The rule, which has been in effect since May 12, disqualifies most people from applying for asylum if they have crossed into the United States without either securing an appointment at an official port of entry or proving that they sought legal protection in another country along the way.

Immigrant advocacy groups who sued the administration said that the policy violated U.S. law and heightened migrants’ vulnerability to extortion and violence during protracted waits in Mexican border towns. They also argued that it mimicked a Trump administration rule to restrict asylum that was blocked in 2019 by the same judge, Jon S. Tigar of the United States District Court for the Northern District of California.

Judge Tigar stayed his order for 14 days, agreeing to a request by the Biden administration to give it time to appeal

In his ruling, Judge Tigar, who was appointed by President Barack Obama, wrote that the policy was “both substantively and procedurally invalid.”

The Biden administration introduced the asylum rule when it ended a public health measure known as Title 42, under which illegal crossers were swiftly expelled. Since then, the number of migrants apprehended at the southern border has plummeted: In June, fewer than 100,000 people were arrested, the lowest figure since February 2021.

A migrant surge could open up President Biden to attacks from Republicans, as campaigning gets underway for the presidential election next year. This policy, in particular, did not diverge greatly from the one introduced by President Donald J. Trump, according to legal experts.

The strategy of returning to the same judge who found the Trump administration’s rule unlawful paid off for immigrant advocates, said Kathleen Bush-Joseph, a policy analyst at the Migration Policy Institute, a nonpartisan research group.

Even so, the Court of Appeals for the Ninth Circuit could put Judge Tigar’s ruling against the policy on hold while the government appeals, and the case could ultimately reach the Supreme Court.

Civil rights groups lauded the judge’s decision, but said that migrants remained vulnerable as long as the rule remained in place.

“The ruling is a victory, but each day the Biden administration prolongs the fight over its illegal ban, many people fleeing persecution and seeking safe harbor for their families are instead left in grave danger,” Katrina Eiland, deputy director of the American Civil Liberties Union’s Immigrants’ Rights Project, who argued the case for the plaintiffs, said in a statement.

The administration argued in court that the rule had prevented chaos at the border and that unlawful crossings would spike if it were rescinded, straining government resources and creating dangerous conditions like overcrowding in migrant processing facilities.

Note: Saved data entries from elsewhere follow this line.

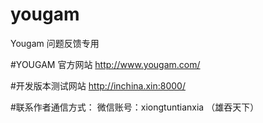 # yougam
Yougam 问题反馈专用

#YOUGAM 官方网站
http://www.yougam.com/

#开发版本测试网站
http://inchina.xin:8000/

#联系作者通信方式：
微信账号：xiongtuntianxia （雄吞天下）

The administration also said that other programs that it has introduced offered alternatives for asylum seekers excluded by the rule.

Those programs, among other factors, have contributed to the recent decrease in unauthorized crossings, and they make it difficult to predict how the judge’s ruling will affect migration levels.

Mexican authorities have been intercepting some migrants who cross into Mexico from the south, and have been returning them to Guatemala or otherwise preventing them from journeying north to the U.S. border.

The Biden administration’s new programs have enabled several hundred thousand people to legally enter the United States this year for stays of at least two years, provided they have a financial sponsor or an active visa application to reunite with relatives.